■ TASK ITEM ■
Change "Foxes" to "Hawks" in the text of every entry below, and leave everything else as it is. Give the text of all the entries again without the pictures.

Entries taken from a collection:
┏━━

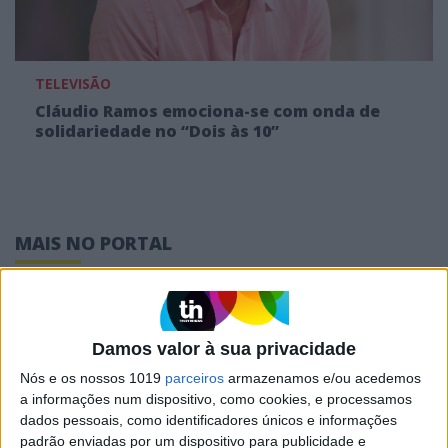
TELEVISÃO
Cláudio Ramos emociona-se com onda de
solidariedade no “Dois às 10”
MAIS NO PORTAL
Damos valor à sua privacidade
Nós e os nossos 1019
parceiros
armazenamos e/ou acedemos
a informações num dispositivo, como cookies, e processamos
dados pessoais, como identificadores únicos e informações
padrão enviadas por um dispositivo para publicidade e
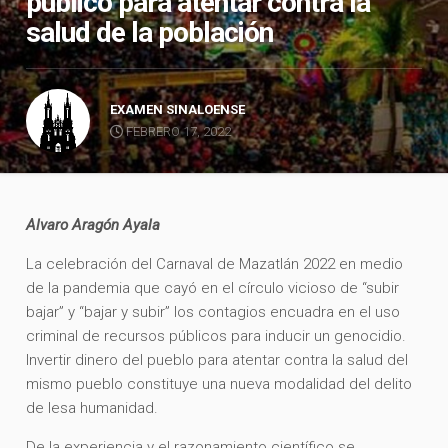
público para atentar contra la
salud de la población
EXAMEN SINALOENSE
FEBRERO 17, 2022
Alvaro Aragón Ayala
La celebración del Carnaval de Mazatlán 2022 en medio
de la pandemia que cayó en el círculo vicioso de “subir
bajar” y “bajar y subir” los contagios encuadra en el uso
criminal de recursos públicos para inducir un genocidio.
Invertir dinero del pueblo para atentar contra la salud del
mismo pueblo constituye una nueva modalidad del delito
de lesa humanidad.
De la experiencia y el razonamiento científico se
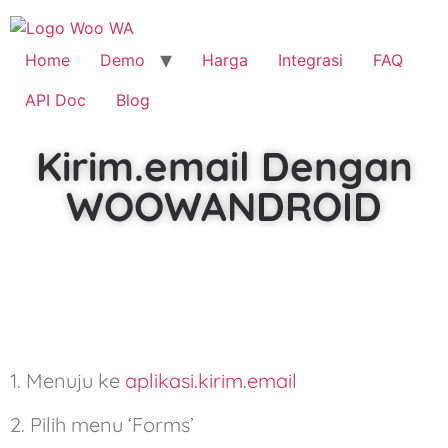
Home
Demo
Harga
Integrasi
FAQ
API Doc
Blog
Kirim.email Dengan
WOOWANDROID
1. Menuju ke
aplikasi.kirim.email
2. Pilih menu ‘Forms’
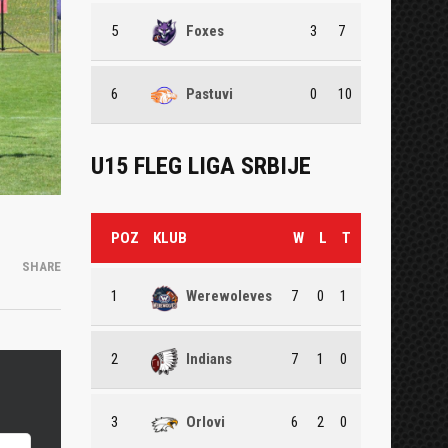
5
Foxes
3
7
6
Pastuvi
0
10
U15 FLEG LIGA SRBIJE
POZ
KLUB
W
L
T
SHARE
1
Werewoleves
7
0
1
2
Indians
7
1
0
3
Orlovi
6
2
0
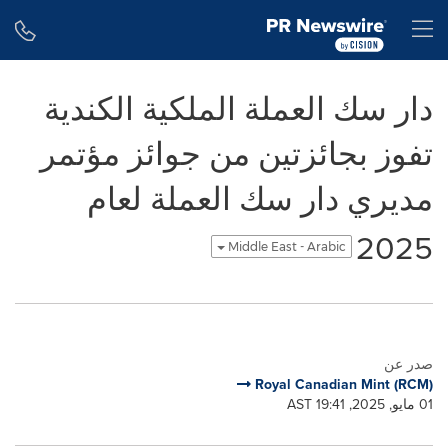
Accessibility Statement
Skip Navigation
H
دار سك العملة الملكية الكندية
تفوز بجائزتين من جوائز مؤتمر
مديري دار سك العملة لعام
2025
Middle East - Arabic
صدر عن
Royal Canadian Mint (RCM)
01 مايو, 2025, 19:41 AST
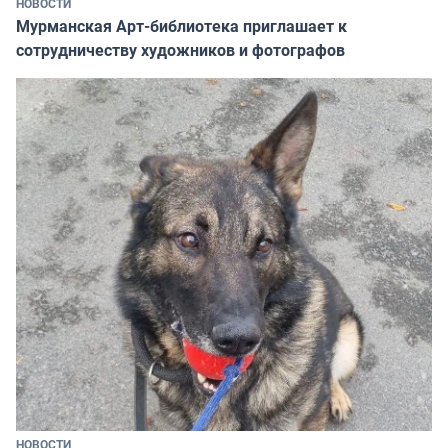
НОВОСТИ
Мурманская Арт-библиотека приглашает к
сотрудничеству художников и фотографов
НОВОСТИ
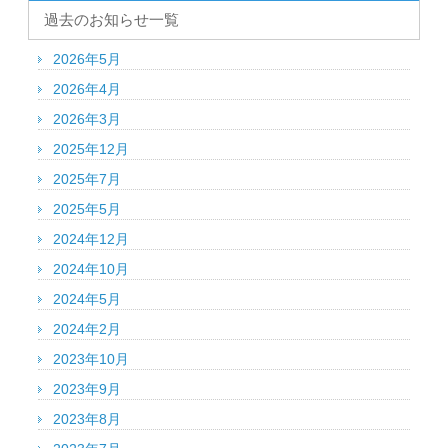
過去のお知らせ一覧
2026年5月
2026年4月
2026年3月
2025年12月
2025年7月
2025年5月
2024年12月
2024年10月
2024年5月
2024年2月
2023年10月
2023年9月
2023年8月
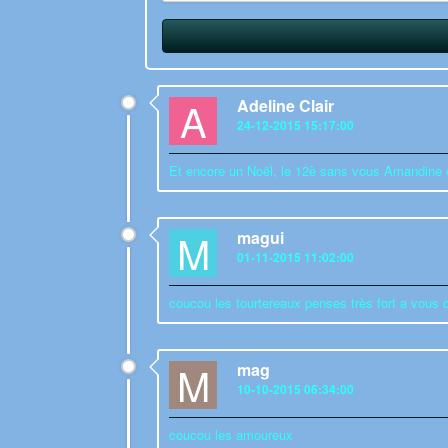
A
Adeline Clair
24-12-2015 15:17:00
Et encore un Noël, le 12è sans vous Amandine e
M
magui
01-11-2015 11:02:00
coucou les tourtereaux penses très fort a vous
M
mag
10-10-2015 06:34:00
coucou les amoureux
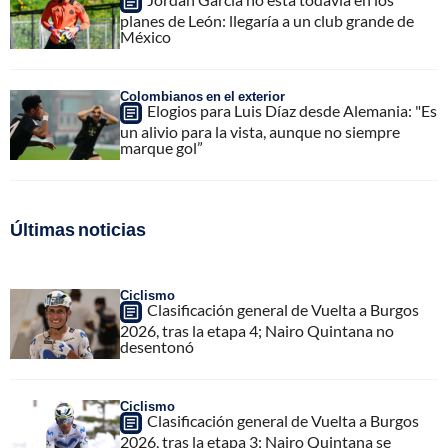
planes de León: llegaría a un club grande de
México
Colombianos en el exterior
Elogios para Luis Díaz desde Alemania: "Es
un alivio para la vista, aunque no siempre
marque gol”
Últimas noticias
Ciclismo
Clasificación general de Vuelta a Burgos
2026, tras la etapa 4; Nairo Quintana no
desentonó
Ciclismo
Clasificación general de Vuelta a Burgos
2026, tras la etapa 3; Nairo Quintana se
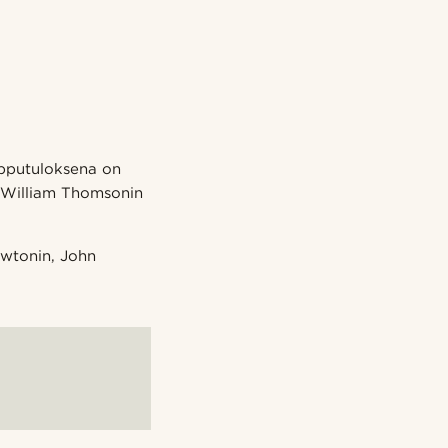
opputuloksena on
i William Thomsonin
Newtonin, John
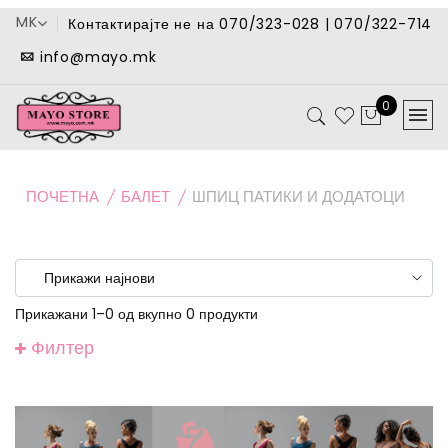
MK
Контактирајте не на 070/323-028 | 070/322-714
info@mayo.mk
0
ПОЧЕТНА
БАЛЕТ
ШПИЦ ПАТИКИ И ДОДАТОЦИ
Прикажани 1–0 од вкупно 0 продукти
Филтер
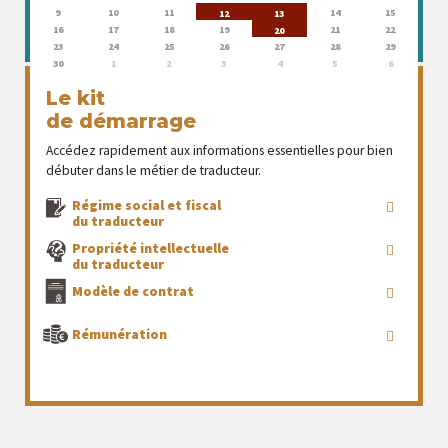
9
10
11
14
15
12
13
16
17
18
19
21
22
20
23
24
25
26
27
28
29
30
1
2
3
4
5
6
Le kit
de démarrage
Accédez rapidement aux informations essentielles pour bien
débuter dans le métier de traducteur.
Régime social et fiscal
du traducteur
Propriété intellectuelle
du traducteur
Modèle de contrat
Rémunération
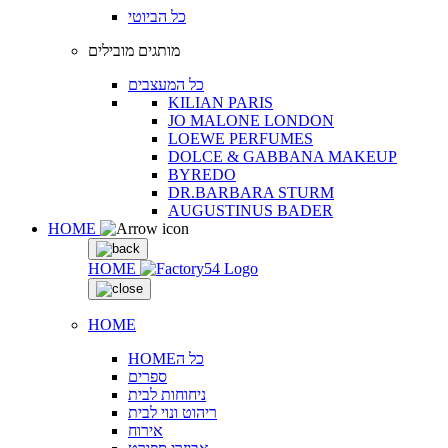
כל הביוטי
מותגים מובילים
כל המעצבים
KILIAN PARIS
JO MALONE LONDON
LOEWE PERFUMES
DOLCE & GABBANA MAKEUP
BYREDO
DR.BARBARA STURM
AUGUSTINUS BADER
HOME
HOME
HOME
HOMEכל ה
ספרים
ניחוחות לבית
ריהוט ונוי לבית
אירוח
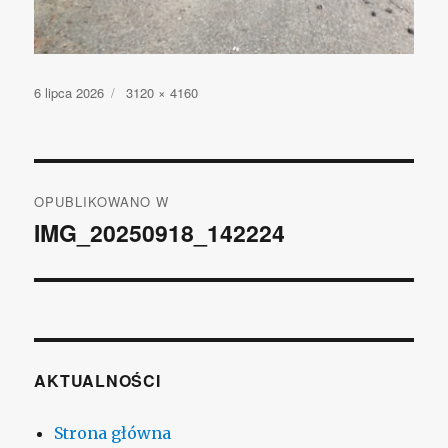
Opublikowano
6 lipca 2026
Pełny
3120 × 4160
rozmiar
Nawigacja
OPUBLIKOWANO W
wpisu
IMG_20250918_142224
AKTUALNOŚCI
Strona główna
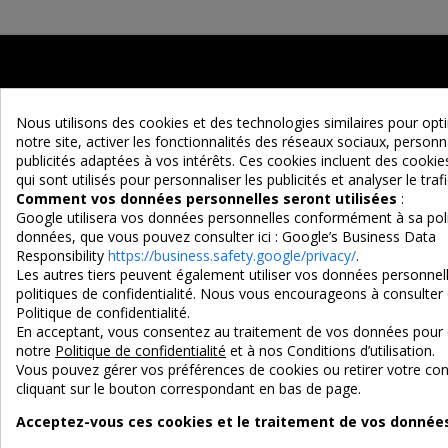
Nous utilisons des cookies et des technologies similaires pour op
notre site, activer les fonctionnalités des réseaux sociaux, personna
publicités adaptées à vos intérêts. Ces cookies incluent des cook
qui sont utilisés pour personnaliser les publicités et analyser le trafi
Maison d'un Rêve
Comment vos données personnelles seront utilisées
:
Google utilisera vos données personnelles conformément à sa poli
Adresse :
données, que vous pouvez consulter ici :
Google’s Business Data
EURL MAISON D'UN REVE
Responsibility
https://business.safety.google/privacy/
.
Les autres tiers peuvent également utiliser vos données personnell
90 Route d'Ascarat
politiques de confidentialité. Nous vous encourageons à consulter 
64220 UHART-CIZE
Politique de confidentialité.
En acceptant, vous consentez au traitement de vos données pour 
Tel : 05 59 19 10 38
notre
Politique de confidentialité
et à nos Conditions d’utilisation.
Vous pouvez gérer vos préférences de cookies ou retirer votre 
e-mail : contact@maisondunreve.com
cliquant sur le bouton correspondant en bas de page.
Acceptez-vous ces cookies et le traitement de vos données 
3X SANS FRAIS
PAIEMENT 10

┗━━

■ SOLUTION TO THE EXERCISE ■
TELEVISÃO
Cláudio Ramos emociona-se com onda de
solidariedade no “Dois às 10”
MAIS NO PORTAL
Damos valor à sua privacidade
Nós e os nossos 1019
parceiros
armazenamos e/ou acedemos
a informações num dispositivo, como cookies, e processamos
dados pessoais, como identificadores únicos e informações
padrão enviadas por um dispositivo para publicidade e
público para atentar contra la
salud de la población
EXAMEN SINALOENSE
FEBRERO 17, 2022
Alvaro Aragón Ayala
La celebración del Carnaval de Mazatlán 2022 en medio
de la pandemia que cayó en el círculo vicioso de “subir
bajar” y “bajar y subir” los contagios encuadra en el uso
criminal de recursos públicos para inducir un genocidio.
Invertir dinero del pueblo para atentar contra la salud del
mismo pueblo constituye una nueva modalidad del delito
de lesa humanidad.
De la experiencia y el razonamiento científico se
Home
Demo
Harga
Integrasi
FAQ
API Doc
Blog
Kirim.email Dengan
WOOWANDROID
1. Menuju ke
aplikasi.kirim.email
2. Pilih menu ‘Forms’
5
Hawks
3
7
6
Pastuvi
0
10
U15 FLEG LIGA SRBIJE
POZ
KLUB
W
L
T
SHARE
1
Werewoleves
7
0
1
2
Indians
7
1
0
3
Orlovi
6
2
0
Accessibility Statement
Skip Navigation
H
دار سك العملة الملكية الكندية
تفوز بجائزتين من جوائز مؤتمر
مديري دار سك العملة لعام
2025
Middle East - Arabic
صدر عن
Royal Canadian Mint (RCM)
01 مايو, 2025, 19:41 AST
НОВОСТИ
Мурманская Арт-библиотека приглашает к
сотрудничеству художников и фотографов
НОВОСТИ
過去のお知らせ一覧
2026年5月
2026年4月
2026年3月
2025年12月
2025年7月
2025年5月
2024年12月
2024年10月
2024年5月
2024年2月
2023年10月
2023年9月
2023年8月
A
Adeline Clair
24-12-2015 15:17:00
Et encore un Noël, le 12è sans vous Amandine e
M
magui
01-11-2015 11:02:00
coucou les tourtereaux penses très fort a vous
M
mag
10-10-2015 06:34:00
coucou les amoureux
planes de León: llegaría a un club grande de
México
Colombianos en el exterior
Elogios para Luis Díaz desde Alemania: "Es
un alivio para la vista, aunque no siempre
marque gol”
Últimas noticias
Ciclismo
Clasificación general de Vuelta a Burgos
2026, tras la etapa 4; Nairo Quintana no
desentonó
Ciclismo
Clasificación general de Vuelta a Burgos
2026, tras la etapa 3; Nairo Quintana se
opputuloksena on
i William Thomsonin
Newtonin, John
MK
Контактирајте не на 070/323-028 | 070/322-714
info@mayo.mk
0
ПОЧЕТНА
БАЛЕТ
ШПИЦ ПАТИКИ И ДОДАТОЦИ
Прикажани 1–0 од вкупно 0 продукти
Филтер
9
10
11
14
15
12
13
16
17
18
19
21
22
20
23
24
25
26
27
28
29
30
1
2
3
4
5
6
Le kit
de démarrage
Accédez rapidement aux informations essentielles pour bien
débuter dans le métier de traducteur.
Régime social et fiscal
du traducteur
Propriété intellectuelle
du traducteur
Modèle de contrat
Rémunération
כל הביוטי
מותגים מובילים
כל המעצבים
KILIAN PARIS
JO MALONE LONDON
LOEWE PERFUMES
DOLCE & GABBANA MAKEUP
BYREDO
DR.BARBARA STURM
AUGUSTINUS BADER
HOME
HOME
HOME
HOMEכל ה
ספרים
ניחוחות לבית
ריהוט ונוי לבית
אירוח
Opublikowano
6 lipca 2026
Pełny
3120 × 4160
rozmiar
Nawigacja
OPUBLIKOWANO W
wpisu
IMG_20250918_142224
AKTUALNOŚCI
Strona główna
Nous utilisons des cookies et des technologies similaires pour op
notre site, activer les fonctionnalités des réseaux sociaux, personna
publicités adaptées à vos intérêts. Ces cookies incluent des cook
qui sont utilisés pour personnaliser les publicités et analyser le trafi
Maison d'un Rêve
Comment vos données personnelles seront utilisées
:
Google utilisera vos données personnelles conformément à sa poli
Adresse :
données, que vous pouvez consulter ici :
Google’s Business Data
EURL MAISON D'UN REVE
Responsibility
https://business.safety.google/privacy/
.
Les autres tiers peuvent également utiliser vos données personnell
90 Route d'Ascarat
politiques de confidentialité. Nous vous encourageons à consulter 
64220 UHART-CIZE
Politique de confidentialité.
En acceptant, vous consentez au traitement de vos données pour 
Tel : 05 59 19 10 38
notre
Politique de confidentialité
et à nos Conditions d’utilisation.
Vous pouvez gérer vos préférences de cookies ou retirer votre 
e-mail : contact@maisondunreve.com
cliquant sur le bouton correspondant en bas de page.
Acceptez-vous ces cookies et le traitement de vos données 
3X SANS FRAIS
PAIEMENT 10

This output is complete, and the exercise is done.